Adding part-of-speech tags

Search tokens are tagged according to their part-of-speech (POS). For example, "sofa" is usually tagged as a noun. Terms that are not tagged as a recognized type will be ignored, but you can extend the part-of-speech logic to accommodate new types.

How parts-of-speech are processed

During search preprocessing, incoming search tokens are usually assigned tags corresponding to nouns, verbs, adjectives or numeric objects. The default coding for these categorizations is:

    "name": "NLPPOSCodes",
    "property": [
     {
       "name" : "NOUN_CODE",
       "value" : "NN,NNS,NNS,NNPS,NOUN,NE"
     },
     {
       "name" : "VERB_CODE",
       "value" : "VB,VBD,VBG,VBN,VBP,VBZ,VERB,VMFIN,VVINF,VVFIN,VV"
     },
     {
       "name" : "ADJECTIVE_CODE",
       "value" : "DT,PDT,JJ,JJR,JJS,ADJ,ADJA,ADJD"
     },
     {
     	"name" : "NUMERIC_CODE",
       "value" : "CD,CARD,NUM,NFP"

When your search string includes the token “sofa,” for example, CoreNLP will annotate that token with the POS tag of NN (Noun).

The annotated token string is passed to the appropriate processor:

Searches for nouns are performed on natural.nouns.normalized and natural.nouns.raw in the index.
Searches for adjectives will be performed on natural.adjectives.normalized and natural.adjectives.raw in the index.
Numeric codes are used based on the input search term identified by the matchmaker, then by natural.*.measurements or else it will be search on natural.adjectives.normalized and natural.adjectives.raw in the index.
Any search tokens annotated with a verb tag will be ignored during the search.

The token string may contain more than one kind of tag. The four most common types of tags will all be recognized by the above processors. Tags not of these types will be ignored. In the case of the search string "hello world," "hello" will be tagged as UH, while "world" will be tagged as NN. UH is not one of the listed types for noun, adjective, numerics or verbs. Therefore, only "world" will participate in the search.

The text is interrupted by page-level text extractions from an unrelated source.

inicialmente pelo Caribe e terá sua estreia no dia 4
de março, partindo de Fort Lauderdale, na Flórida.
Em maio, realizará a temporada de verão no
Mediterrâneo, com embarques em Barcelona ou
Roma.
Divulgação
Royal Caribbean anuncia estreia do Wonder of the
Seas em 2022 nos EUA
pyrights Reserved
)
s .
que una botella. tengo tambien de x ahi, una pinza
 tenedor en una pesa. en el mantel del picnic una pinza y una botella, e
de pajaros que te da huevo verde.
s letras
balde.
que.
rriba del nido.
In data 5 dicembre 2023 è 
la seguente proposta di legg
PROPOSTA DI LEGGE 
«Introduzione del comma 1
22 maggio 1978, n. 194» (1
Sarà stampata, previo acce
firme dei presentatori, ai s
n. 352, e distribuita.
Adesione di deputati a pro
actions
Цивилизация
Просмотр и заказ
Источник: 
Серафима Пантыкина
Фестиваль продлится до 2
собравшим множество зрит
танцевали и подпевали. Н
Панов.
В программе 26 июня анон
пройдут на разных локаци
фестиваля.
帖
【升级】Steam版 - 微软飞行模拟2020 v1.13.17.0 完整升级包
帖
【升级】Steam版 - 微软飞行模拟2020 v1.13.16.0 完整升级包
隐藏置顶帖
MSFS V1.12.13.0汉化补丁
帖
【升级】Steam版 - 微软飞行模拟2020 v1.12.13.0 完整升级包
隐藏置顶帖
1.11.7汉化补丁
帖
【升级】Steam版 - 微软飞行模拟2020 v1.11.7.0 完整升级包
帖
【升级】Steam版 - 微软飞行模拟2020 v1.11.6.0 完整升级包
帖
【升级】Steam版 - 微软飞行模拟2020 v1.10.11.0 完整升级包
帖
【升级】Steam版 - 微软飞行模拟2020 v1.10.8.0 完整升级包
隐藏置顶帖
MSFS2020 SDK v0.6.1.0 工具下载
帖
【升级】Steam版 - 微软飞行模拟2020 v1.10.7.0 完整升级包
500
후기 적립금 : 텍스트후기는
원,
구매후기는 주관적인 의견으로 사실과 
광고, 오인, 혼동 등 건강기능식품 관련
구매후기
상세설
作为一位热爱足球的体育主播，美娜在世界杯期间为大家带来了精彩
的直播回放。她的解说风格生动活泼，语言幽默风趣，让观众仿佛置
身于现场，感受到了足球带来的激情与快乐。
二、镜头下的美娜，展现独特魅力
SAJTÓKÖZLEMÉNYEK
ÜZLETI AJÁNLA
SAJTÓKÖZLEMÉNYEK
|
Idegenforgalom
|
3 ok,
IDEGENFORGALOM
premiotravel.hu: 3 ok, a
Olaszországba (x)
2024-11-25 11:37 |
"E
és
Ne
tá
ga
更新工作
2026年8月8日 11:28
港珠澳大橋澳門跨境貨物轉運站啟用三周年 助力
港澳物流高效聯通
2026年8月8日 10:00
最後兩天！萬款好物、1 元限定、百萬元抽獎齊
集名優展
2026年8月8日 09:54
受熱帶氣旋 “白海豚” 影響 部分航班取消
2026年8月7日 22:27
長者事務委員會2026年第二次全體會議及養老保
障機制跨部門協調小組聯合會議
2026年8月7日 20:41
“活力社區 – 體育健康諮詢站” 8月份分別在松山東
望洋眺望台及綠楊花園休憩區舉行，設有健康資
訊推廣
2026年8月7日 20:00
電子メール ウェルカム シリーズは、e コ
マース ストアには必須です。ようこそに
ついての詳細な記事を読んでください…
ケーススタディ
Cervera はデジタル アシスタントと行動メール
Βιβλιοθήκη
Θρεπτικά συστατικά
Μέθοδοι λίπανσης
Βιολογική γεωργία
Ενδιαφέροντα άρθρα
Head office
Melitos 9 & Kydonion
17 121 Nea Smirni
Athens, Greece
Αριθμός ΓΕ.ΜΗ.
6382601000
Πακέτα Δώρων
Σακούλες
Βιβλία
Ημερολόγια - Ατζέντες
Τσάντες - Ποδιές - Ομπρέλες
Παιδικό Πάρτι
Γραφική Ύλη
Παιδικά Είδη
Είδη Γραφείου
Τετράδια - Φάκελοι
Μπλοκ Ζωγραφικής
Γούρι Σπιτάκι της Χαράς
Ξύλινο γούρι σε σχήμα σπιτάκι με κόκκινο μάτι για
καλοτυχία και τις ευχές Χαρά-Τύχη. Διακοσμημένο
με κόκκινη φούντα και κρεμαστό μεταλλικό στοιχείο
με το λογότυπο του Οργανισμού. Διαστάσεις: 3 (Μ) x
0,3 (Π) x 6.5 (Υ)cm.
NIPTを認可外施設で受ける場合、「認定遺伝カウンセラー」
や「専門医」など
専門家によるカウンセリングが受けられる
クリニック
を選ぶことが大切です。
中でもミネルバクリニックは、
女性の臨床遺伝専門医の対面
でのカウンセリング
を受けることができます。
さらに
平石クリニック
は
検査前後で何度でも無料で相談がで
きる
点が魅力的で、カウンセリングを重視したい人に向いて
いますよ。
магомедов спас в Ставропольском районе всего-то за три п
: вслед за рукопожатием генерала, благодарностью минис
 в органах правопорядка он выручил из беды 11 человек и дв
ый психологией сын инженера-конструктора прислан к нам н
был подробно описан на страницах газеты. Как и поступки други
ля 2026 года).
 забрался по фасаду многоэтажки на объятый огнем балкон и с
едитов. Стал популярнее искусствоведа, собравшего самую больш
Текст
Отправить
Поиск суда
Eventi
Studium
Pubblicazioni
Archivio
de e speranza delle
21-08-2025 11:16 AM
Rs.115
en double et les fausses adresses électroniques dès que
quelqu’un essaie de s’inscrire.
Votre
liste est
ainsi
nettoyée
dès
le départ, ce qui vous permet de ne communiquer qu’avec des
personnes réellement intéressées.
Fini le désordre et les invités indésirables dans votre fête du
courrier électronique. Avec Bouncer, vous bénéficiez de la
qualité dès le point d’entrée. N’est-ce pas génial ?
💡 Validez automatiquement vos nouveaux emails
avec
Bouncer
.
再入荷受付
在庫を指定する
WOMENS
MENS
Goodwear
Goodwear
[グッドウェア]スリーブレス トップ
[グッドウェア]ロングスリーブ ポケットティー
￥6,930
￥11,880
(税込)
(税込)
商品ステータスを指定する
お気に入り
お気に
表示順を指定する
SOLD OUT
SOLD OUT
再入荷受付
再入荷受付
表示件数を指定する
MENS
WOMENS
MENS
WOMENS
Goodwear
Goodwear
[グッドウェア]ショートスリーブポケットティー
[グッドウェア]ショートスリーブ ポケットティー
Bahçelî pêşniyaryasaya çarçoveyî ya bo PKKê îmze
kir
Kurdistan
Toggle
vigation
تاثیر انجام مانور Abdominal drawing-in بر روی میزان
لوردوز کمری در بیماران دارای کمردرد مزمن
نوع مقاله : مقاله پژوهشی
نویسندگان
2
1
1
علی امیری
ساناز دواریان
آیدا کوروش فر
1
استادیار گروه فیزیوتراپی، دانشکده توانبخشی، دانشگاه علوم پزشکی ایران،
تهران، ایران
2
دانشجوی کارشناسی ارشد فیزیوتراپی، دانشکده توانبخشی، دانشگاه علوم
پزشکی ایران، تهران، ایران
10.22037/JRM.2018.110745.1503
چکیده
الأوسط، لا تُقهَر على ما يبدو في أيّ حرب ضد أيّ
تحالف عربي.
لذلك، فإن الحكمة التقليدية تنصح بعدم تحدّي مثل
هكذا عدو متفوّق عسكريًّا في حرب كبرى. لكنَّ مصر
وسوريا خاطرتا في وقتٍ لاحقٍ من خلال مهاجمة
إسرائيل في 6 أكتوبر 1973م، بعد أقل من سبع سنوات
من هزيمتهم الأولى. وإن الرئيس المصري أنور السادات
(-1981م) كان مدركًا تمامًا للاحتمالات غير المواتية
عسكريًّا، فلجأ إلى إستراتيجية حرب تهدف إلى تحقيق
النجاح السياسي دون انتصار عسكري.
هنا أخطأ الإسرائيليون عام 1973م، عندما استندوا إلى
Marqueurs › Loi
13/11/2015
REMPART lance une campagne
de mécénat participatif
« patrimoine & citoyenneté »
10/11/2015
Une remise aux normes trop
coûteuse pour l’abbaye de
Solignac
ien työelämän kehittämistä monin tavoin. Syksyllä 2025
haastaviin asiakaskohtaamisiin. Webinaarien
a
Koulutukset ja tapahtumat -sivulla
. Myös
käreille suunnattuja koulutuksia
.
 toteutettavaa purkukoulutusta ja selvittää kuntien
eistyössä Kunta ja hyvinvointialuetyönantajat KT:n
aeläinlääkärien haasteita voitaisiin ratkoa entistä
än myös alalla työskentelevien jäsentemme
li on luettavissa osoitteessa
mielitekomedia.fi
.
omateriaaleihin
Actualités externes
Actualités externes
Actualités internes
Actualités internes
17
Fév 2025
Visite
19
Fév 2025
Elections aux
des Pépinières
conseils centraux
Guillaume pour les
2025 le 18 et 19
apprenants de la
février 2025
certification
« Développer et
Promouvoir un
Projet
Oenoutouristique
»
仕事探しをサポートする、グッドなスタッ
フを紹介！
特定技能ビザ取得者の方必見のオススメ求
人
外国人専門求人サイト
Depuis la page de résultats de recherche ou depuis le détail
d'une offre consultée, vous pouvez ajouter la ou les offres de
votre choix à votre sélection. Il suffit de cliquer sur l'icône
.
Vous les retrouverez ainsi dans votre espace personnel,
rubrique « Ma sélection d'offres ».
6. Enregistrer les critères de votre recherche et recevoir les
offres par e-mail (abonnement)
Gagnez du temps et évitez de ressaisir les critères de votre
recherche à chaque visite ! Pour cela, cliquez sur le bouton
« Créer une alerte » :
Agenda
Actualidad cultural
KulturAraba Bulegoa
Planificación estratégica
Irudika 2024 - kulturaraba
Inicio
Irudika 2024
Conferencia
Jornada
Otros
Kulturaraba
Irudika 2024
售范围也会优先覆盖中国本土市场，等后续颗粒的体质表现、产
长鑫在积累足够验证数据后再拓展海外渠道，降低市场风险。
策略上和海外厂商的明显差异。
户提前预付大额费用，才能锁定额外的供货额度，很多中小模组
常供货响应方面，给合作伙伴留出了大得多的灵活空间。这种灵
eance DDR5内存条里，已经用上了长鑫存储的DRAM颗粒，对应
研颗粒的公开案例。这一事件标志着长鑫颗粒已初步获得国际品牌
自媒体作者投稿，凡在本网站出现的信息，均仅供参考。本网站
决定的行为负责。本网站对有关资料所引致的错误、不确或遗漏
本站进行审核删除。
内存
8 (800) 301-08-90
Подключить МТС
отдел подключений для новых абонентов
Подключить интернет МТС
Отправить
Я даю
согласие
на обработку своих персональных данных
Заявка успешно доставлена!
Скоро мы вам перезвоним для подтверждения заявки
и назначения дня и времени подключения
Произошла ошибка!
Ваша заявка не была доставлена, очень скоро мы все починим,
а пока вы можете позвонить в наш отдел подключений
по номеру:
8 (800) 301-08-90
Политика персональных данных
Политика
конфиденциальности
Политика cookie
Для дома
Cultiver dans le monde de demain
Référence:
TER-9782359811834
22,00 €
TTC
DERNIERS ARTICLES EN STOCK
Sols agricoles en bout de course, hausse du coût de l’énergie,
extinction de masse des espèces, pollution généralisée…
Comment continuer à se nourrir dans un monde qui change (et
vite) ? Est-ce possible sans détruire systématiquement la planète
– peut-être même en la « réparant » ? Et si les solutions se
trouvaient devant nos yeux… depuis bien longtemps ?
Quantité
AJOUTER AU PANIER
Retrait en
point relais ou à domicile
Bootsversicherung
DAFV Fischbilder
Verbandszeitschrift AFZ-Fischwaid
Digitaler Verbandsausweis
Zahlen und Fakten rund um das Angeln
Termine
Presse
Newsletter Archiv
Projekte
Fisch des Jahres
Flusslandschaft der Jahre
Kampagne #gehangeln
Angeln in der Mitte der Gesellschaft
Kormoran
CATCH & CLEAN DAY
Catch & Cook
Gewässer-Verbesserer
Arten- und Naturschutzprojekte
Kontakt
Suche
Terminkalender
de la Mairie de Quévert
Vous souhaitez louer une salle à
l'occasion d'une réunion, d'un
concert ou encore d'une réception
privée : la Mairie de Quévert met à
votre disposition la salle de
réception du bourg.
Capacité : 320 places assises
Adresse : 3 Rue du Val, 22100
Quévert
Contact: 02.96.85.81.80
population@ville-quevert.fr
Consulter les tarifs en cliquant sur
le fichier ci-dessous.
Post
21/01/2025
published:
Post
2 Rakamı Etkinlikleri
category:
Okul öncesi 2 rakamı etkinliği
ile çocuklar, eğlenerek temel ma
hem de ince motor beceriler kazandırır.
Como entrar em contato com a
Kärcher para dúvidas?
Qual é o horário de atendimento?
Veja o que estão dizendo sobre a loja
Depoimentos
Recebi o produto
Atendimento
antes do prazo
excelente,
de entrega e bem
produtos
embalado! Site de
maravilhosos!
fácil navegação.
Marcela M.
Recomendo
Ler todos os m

To avoid this situation, you can add the POS tag to the list using a PATCH call to the /configuration REST endpoint.

PATCH http://dataQueryHost:dataQueryPort/search/resources/api/v2/configuration?nodeName=component&envType=auth

Note: The first time that you add this or any configuration to the component node, use the POST request method. In subsequent calls, use PATCH.

Use the following JSON code as the body of the request.

{
    "extendedconfiguration": {
        "configgrouping": [
            {
                "name": "NLPPOSCodes",
                "property": [
                    {
                        "name": "NOUN_CODE",
                        "value": "NN,NNS,NNS,NNPS,NOUN,NE,UH"
                    }
                ]
            }
        ]
    }
}

Note: Restart the Query service after making this change.